It's not about not being able to compute something.
Distances much be used to measure something meaningful. This will fail much earlier with categorial data. If it ever works with more than one variable, that is...
If you have the attributes shoe size and body mass, Euclidean distance doesn't make much sense either. It's good when x,y,z are distances. Then Euclidean distance is the line of sight distance between the points.
Now if you dummy-encode variables, what meaning does this yield?
Plus, Euclidean distance doesn't make sense when your data is discrete.
If there only exist integer x and y values, Euclidean distance will still yield non-integer distances. They don't map back to the data. Similarly, for dummy-encoded variables, the distance will not map back to a quantity of dummy variables...
When you then plan to use e.g. k-means clustering, it isn't just about distances, but about computing the mean. But there is no reasonable mean on dummy-encoded variables, is there?

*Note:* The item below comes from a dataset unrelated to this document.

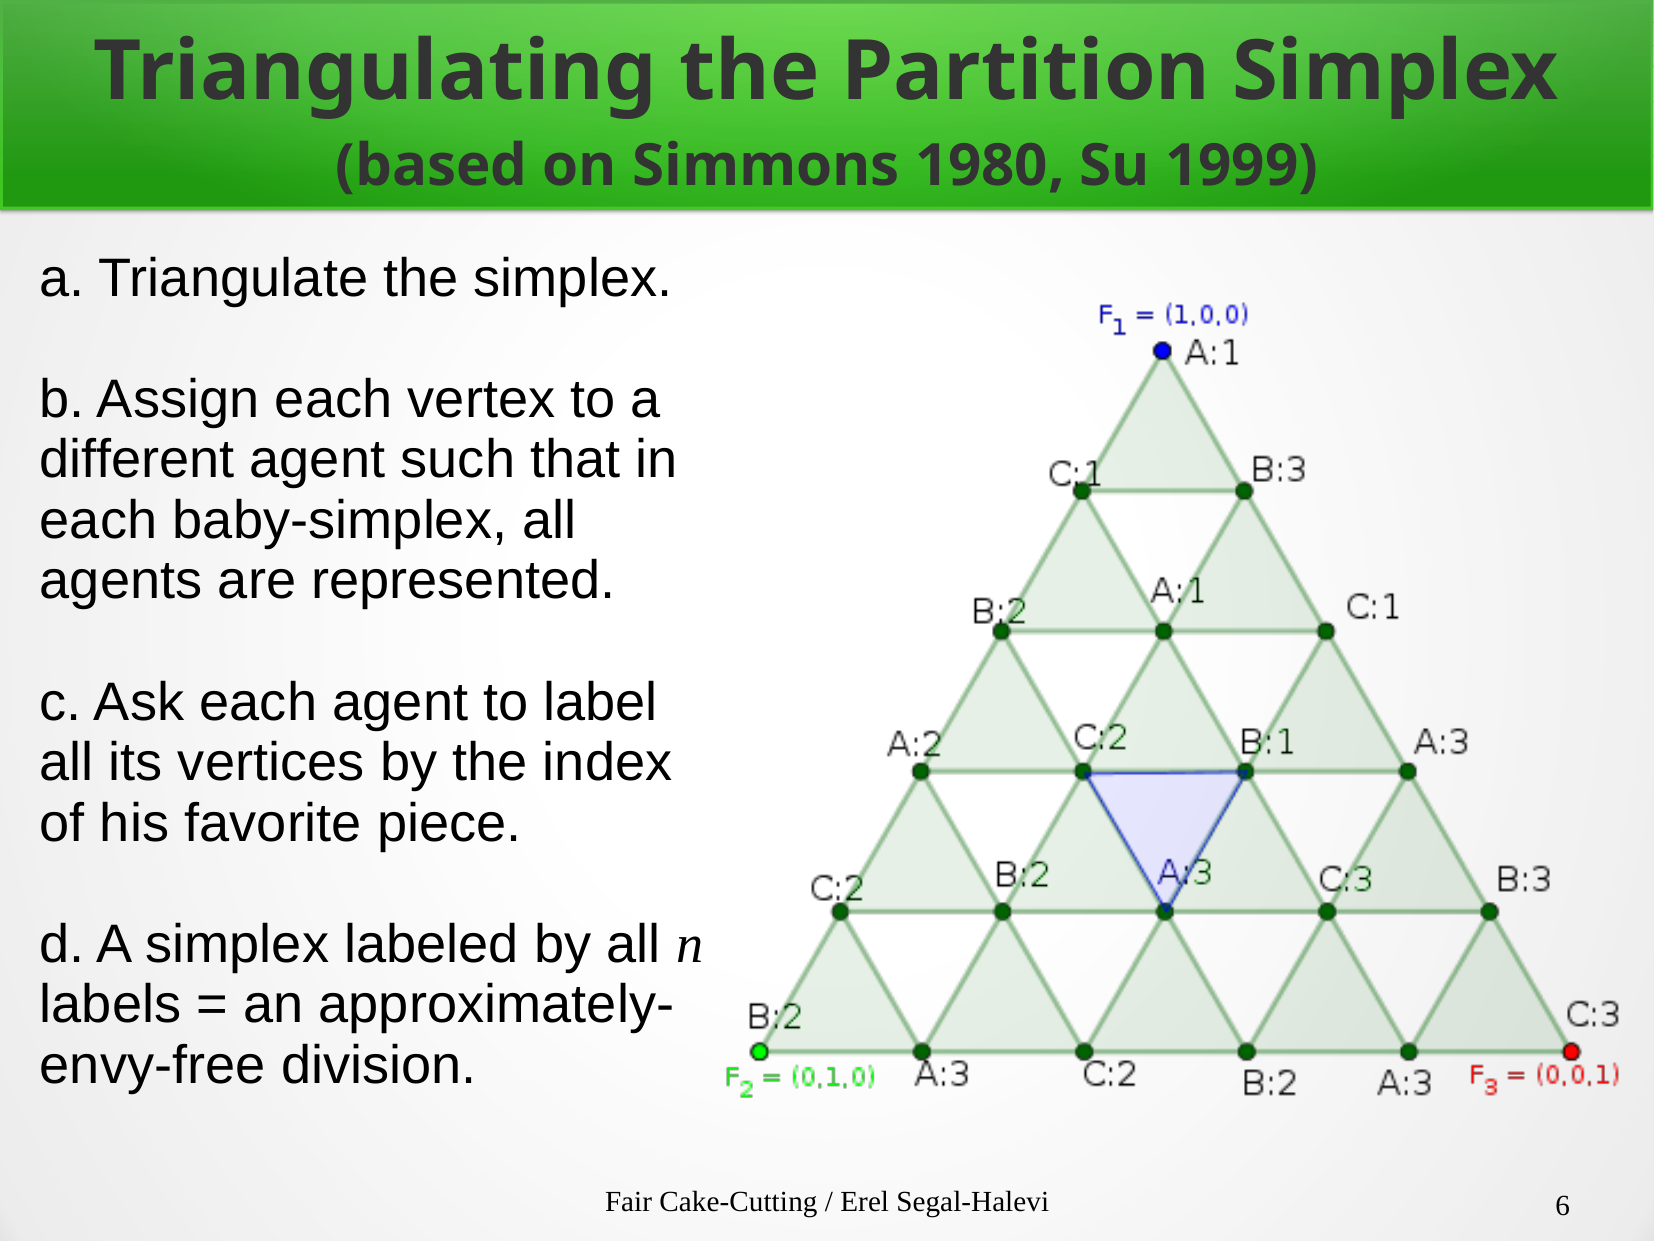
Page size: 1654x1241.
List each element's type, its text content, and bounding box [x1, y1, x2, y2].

Finally, there is the curse of dimensionality. Euclidean distance is known to degrade when you increase the number of variables. Adding dummy-encoded variables means you lose distance contrast quite fast. Everything is as similar as everything else, because a single dummy variable can make all the difference.
K-means does not use a distance matrix.
The method requires a data matrix, because it computes the mean. It nowhere uses pairwise distances, but only "point to mean" distances. The mean is a good choice for squared Euclidean distance. It's not particularly good for regular Euclidean. It's only defined for continuous variables. So it cannot be used with Gower's on categoricial data.
If you have a distance matrix (and little enough data to store it), then hierarchical clustering is likely the method of choice.
Yes, it probably is a good idea to use non-metric multidimensional scaling (MDS) and tSNE to check if the distance function works on your data. There is no guarantee that a distance gives useful results. If these visualization just give you a random-like blob, then do not expect the data to cluster with this distance.
Best Answer
K-means can only be used in data sets where you can compute the arithmetic mean.
Use hierarchical clustering instead. It can use distance matrixes, including Gower distances.